課題 1 ▸
夢の売買をめぐる感想について、次の問いに答えてください。
(a) 機玉の感想で「SFチックで良い」と評されているのは何ですか。
(b) 紅魚群が想像していた結末はどのようなものですか。
(c) ちゃまが「また面白い」と述べているのはどのような点ですか。
課題 2 ▸
夢の売買をめぐる感想を、最後の一文に続けて書き進めてください。

提示文 ▸
夢を叶えてしまったなら、それは幸いなことです。
夢に食われてしまったなら、それは辛いことです。
彼女は『夢』ではなく、『現実』を売り始めてしまった……。
3. 90 汁馬 ■2013/02/27 00:50:50
いけないことだと分かっていても自分も夢を売り買いしたいなあ
4. 100 機玉 ■2013/02/27 21:20:32
おおー夢を売り買いできるお店ですか、SFチックで良いです。
秘封倶楽部は片割れが何かにのめり込んでしまって崩れていくのが何故か映えますね。
自分も是非店のラインナップを見てみたいな。
5. 50 pnp ■2013/02/28 15:15:38
見せられる夢って夢と呼べるのかしら。
6. 70 まいん ■2013/02/28 23:09:31
いけない娘さんだ。
あれ程夢と同じ事を犯してはならないと言われたのに。
7. 80 名無し ■2013/03/01 19:58:48
実はもっと長い話を書きたかったんじゃないかなぁ・・・
カフェでだべってる二人が大冒険って言う流れが小規模になった感じ(勝手な想像)
9. 90 紅魚群 ■2013/03/04 00:56:37
夢を買える…夢の世界から抜けれなくなる的なオチを想像してたけど、まさかそう来るとは。
それにしても青娥ちゃんのプライバシーに対する倫理感がなってないな!
10. 60 ちゃま ■2013/03/04 17:07:47
夢の売買。幻想郷でなくこっちの世界であるところがまた面白い。

保存データ ▸
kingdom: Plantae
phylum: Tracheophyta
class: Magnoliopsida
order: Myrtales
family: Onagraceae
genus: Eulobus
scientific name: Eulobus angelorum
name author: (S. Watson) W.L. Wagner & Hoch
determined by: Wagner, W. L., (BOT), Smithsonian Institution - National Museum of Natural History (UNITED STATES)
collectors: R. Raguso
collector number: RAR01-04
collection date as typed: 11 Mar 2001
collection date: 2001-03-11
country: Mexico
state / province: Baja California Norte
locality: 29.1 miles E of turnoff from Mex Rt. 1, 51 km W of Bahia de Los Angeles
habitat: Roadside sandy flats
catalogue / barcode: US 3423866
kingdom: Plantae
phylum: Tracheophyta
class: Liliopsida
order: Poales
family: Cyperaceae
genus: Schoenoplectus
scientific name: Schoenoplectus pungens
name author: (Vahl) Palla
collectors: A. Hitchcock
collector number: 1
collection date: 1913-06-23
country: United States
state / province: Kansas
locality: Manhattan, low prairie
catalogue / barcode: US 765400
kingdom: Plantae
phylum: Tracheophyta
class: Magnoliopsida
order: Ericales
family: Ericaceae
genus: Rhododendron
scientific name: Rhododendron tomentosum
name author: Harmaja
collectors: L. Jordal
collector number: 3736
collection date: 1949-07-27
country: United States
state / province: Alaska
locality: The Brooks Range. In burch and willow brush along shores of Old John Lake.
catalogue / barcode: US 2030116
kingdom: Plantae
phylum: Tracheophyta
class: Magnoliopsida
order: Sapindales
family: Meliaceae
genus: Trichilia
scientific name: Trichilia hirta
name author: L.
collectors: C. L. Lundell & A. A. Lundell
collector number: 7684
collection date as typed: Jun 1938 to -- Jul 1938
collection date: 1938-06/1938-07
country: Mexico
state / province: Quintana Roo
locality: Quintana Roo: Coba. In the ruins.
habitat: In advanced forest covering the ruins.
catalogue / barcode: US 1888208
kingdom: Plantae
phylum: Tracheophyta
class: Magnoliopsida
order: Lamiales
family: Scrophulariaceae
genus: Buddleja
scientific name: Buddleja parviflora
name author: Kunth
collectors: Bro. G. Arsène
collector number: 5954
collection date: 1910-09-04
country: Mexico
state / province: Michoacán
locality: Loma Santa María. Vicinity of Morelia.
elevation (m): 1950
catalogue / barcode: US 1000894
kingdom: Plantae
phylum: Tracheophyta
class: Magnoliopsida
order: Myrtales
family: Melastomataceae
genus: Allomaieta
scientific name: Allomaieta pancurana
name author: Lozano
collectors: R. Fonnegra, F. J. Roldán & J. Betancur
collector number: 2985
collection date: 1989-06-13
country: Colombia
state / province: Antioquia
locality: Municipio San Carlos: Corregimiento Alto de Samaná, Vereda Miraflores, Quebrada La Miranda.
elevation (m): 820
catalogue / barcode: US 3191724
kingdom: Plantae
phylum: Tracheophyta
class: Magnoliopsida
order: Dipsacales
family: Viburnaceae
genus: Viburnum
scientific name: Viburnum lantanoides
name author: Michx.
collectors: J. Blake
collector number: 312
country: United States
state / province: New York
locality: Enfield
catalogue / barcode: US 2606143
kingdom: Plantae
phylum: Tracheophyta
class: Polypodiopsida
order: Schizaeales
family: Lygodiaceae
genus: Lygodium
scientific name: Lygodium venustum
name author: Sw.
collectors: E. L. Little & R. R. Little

解答 1 ▸
(a) 夢を売り買いできるお店です。
(b) 夢の世界から抜けられなくなるような結末です。
(c) 舞台が幻想郷ではなく、こちらの世界である点です。

解答 2 ▸
10kbだから仕方ないかもしれないけれど、急ぎ足な感がしてしまった。
11. 70 んh ■2013/03/04 19:33:00
オチがさっぱりしていて面白かったです
夢美を出すならもっとガンガン絡めて欲しかった
12. 70 矩類崎 ■2013/03/05 20:57:11
そんなにメリーが好きなら仕方ない。楽しく読ませて頂きました。
オカルトな妄想で精神崩壊してゆく教授を一瞬幻視しました。
13. 80 町田一軒家+ ■2013/03/06 15:08:51
結末があっさりしていたのが良かったです。
夢が現実に侵されて壊れていくさまを面白く読ませて頂きました。
14. 80 名無し ■2013/03/10 09:03:10
夢膨らむいいSFでしたね。岡崎女史が買った夢は『東方夢時空』そのものとか、
メリーにとって夢は現実に近いわけで…不特定多数との触手プレイをしなきゃいけないメリー可哀想とか。


ただ惜しい点がいくつか。
また、夢の売り買いについてもう少し解説が欲しかったところで。夢を売ると忘れてしまうのか、夢を売ることを蓮子がどう思っているのか。
視点が安定しないのでちょっと読みにくかったです。岡崎教授がどうして登場したのか、よくわかりませんでした。
容量不足の苦肉策なのかもしれませんが、二回目の夢はパロ元を引用するよりはオリジナルの夢でよかったのでは。

色々ごちゃごちゃ言いましたが10kbでこんなに空想の材料を提供できるのだから、いい作品なのは間違いありません。